I have a tough problem. I think I had a comptuer with Windows 7 32 bit then I installed windows 7 64bit. All the drivers seem to be there except I'm missing the Ethernet Controller.
I have a Dell Optiplex 380.
I went to the site support.dell.com and I didn't get too far. I tried the Broadcom_57XX-contro_A07_R296613 and it didn't work . the closest I got was with the' Realtek' Ethernet controller Driver for Vista and later. but I don't think it is Realek. My guess it's broadcom.
I saw someone put a whole CAB file that was like 1gb that was compressed with a bunch of drivers but I struggled with that.
In short I'm looking for a Ethernet Controller for a Win 7 64bit Dell Optiplex 380.
Thanks so much for your help. I really appreciate it greatly!


----------



## black-wolf (Aug 8, 2008)

I found the Win 7 64bit driver BROADCOM_57XX-GIGABIT-CONTRO_A07_R296615.exe (41MB) here http://www.dell.com/support/drivers/us/en/usgen1


----------



## flavallee (May 12, 2002)

If that computer is a *Dell OptiPlex 380* desktop and is running Windows 7(64-bit), this is probably the ethernet driver that you need.

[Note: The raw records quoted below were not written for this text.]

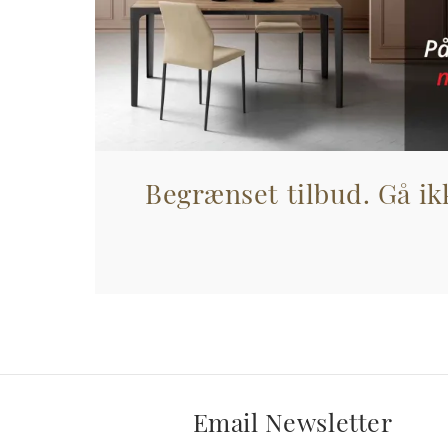
Begrænset tilbud. Gå ikk
Email Newsletter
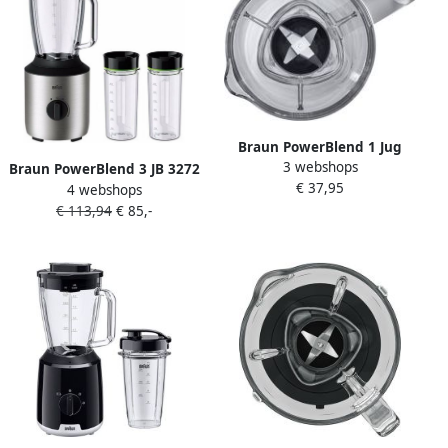
Braun PowerBlend 1 Jug
3 webshops
blender JB 1000 White
Braun PowerBlend 3 JB 3272
€ 37,95
Blender
4 webshops
SI | Keuken- en
€ 113,94
€ 85,-
Kookartikelen |
Keuken&Koken
Keukenapparaten |
8021098772381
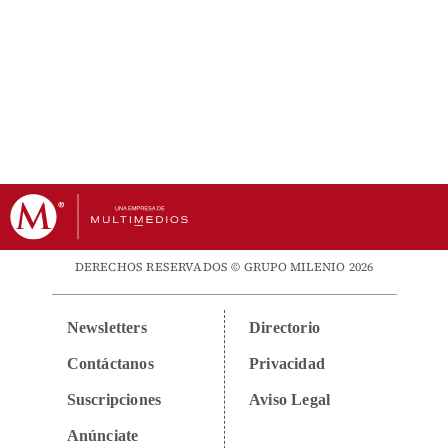
DERECHOS RESERVADOS © GRUPO MILENIO 2026
Newsletters
Directorio
Contáctanos
Privacidad
Suscripciones
Aviso Legal
Anúnciate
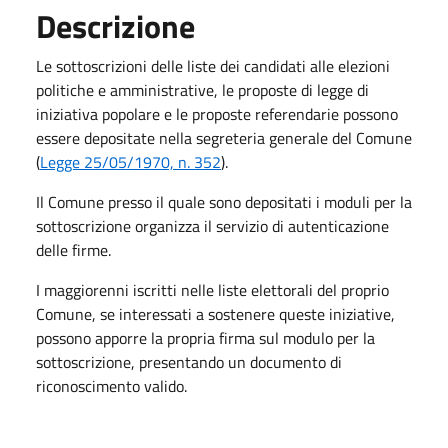
Descrizione
Le sottoscrizioni delle liste dei candidati alle elezioni
politiche e amministrative, le proposte di legge di
iniziativa popolare e le proposte referendarie possono
essere depositate nella segreteria generale del Comune
(
Legge 25/05/1970, n. 352
).
Il Comune presso il quale sono depositati i moduli per la
sottoscrizione organizza il servizio di autenticazione
delle firme.
I maggiorenni iscritti nelle liste elettorali del proprio
Comune, se interessati a sostenere queste iniziative,
possono apporre la propria firma sul modulo per la
sottoscrizione, presentando un documento di
riconoscimento valido.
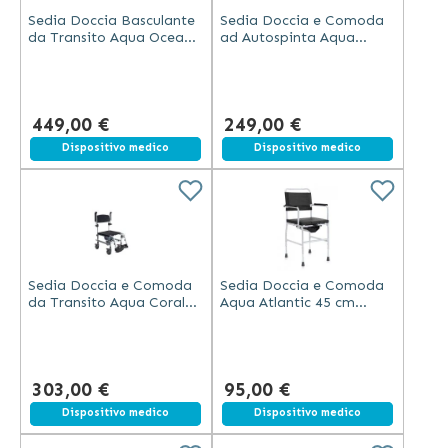
Sedia Doccia Basculante
Sedia Doccia e Comoda
da Transito Aqua Ocean
ad Autospinta Aqua
46 cm – Alluminio
Marine 46 cm Ruote 24" e
Telaio Alluminio
449,00 €
249,00 €
Spedizione gratuita
Dispositivo medico
Spedizione gratuita
Dispositivo medico
Sedia Doccia e Comoda
Sedia Doccia e Comoda
da Transito Aqua Coral
Aqua Atlantic 45 cm
46 cm con Ruote,
Ausilio Bagno Imbottito
Alluminio e Braccioli
con Braccioli Ribaltabili
Ribaltabili
303,00 €
95,00 €
Spedizione gratuita
Dispositivo medico
Spedizione gratuita
Dispositivo medico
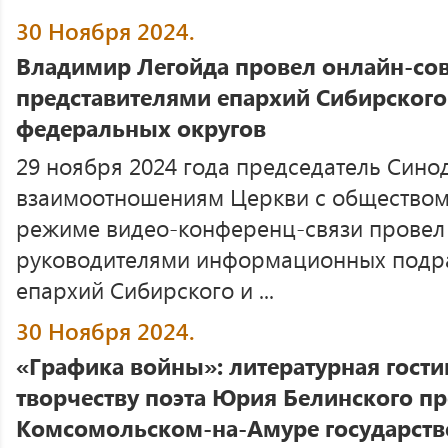
30 Ноября 2024.
Владимир Легойда провел онлайн-со
представителями епархий Сибирского
федеральных округов
29 ноября 2024 года председатель Сино
взаимоотношениям Церкви с обществом 
режиме видео-конференц-связи провел
руководителями информационных подра
епархий Сибирского и ...
30 Ноября 2024.
«Графика войны»: литературная гост
творчеству поэта Юрия Белинского п
Комсомольском-на-Амуре государств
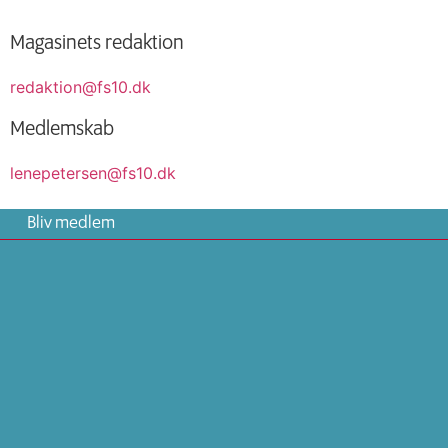
Magasinets redaktion
redaktion@fs10.dk
Medlemskab
lenepetersen@fs10.dk
Bliv medlem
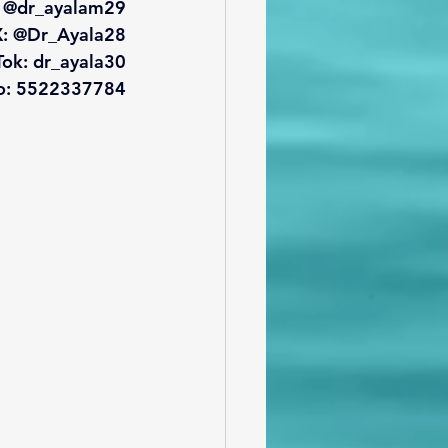
: @dr_ayalam29
 X: @Dr_Ayala28
Tok: dr_ayala30
o: 5522337784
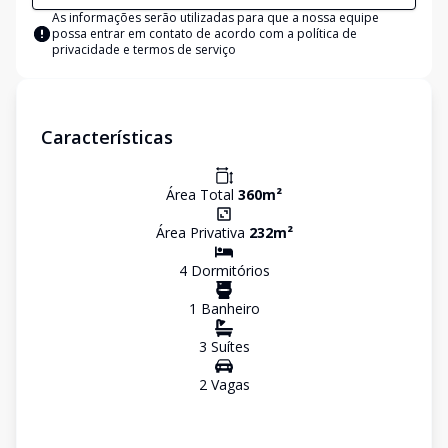
As informações serão utilizadas para que a nossa equipe
possa entrar em contato de acordo com a
política de
privacidade e termos de serviço
Características
Área Total
360
m²
Área Privativa
232
m²
4
Dormitório
s
1
Banheiro
3
Suíte
s
2
Vaga
s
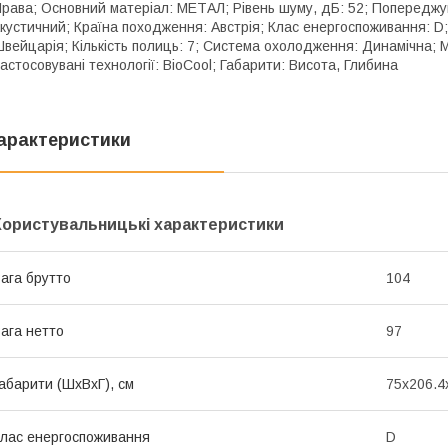
рава; Основний матеріал: МЕТАЛ; Рівень шуму, дБ: 52; Попереджув
кустичний; Країна походження: Австрія; Клас енергоспоживання: D
вейцарія; Кількість полиць: 7; Система охолодження: Динамічна; М
астосовувані технології: BioCool; Габарити: Висота, Глибина
арактеристики
Користувальницькі характеристики
ага брутто
104
ага нетто
97
абарити (ШхВхГ), см
75x206.4
лас енергоспоживання
D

http://www.dell.com/support/drivers...productCode=optiplex-380&urlProductCode=False

-----------------------------------------------------


----------



## fritzleboo (Jun 5, 2008)

I can't believe I had so much trouble finding that driver!!
I tried for like hours
Thanks for Identifying it for me.
I really appreciate:up: it.
Serious thanks!


----------



## flavallee (May 12, 2002)

Glad to hear you got the issue resolved.  :up:

----------------------------------------------------------


----------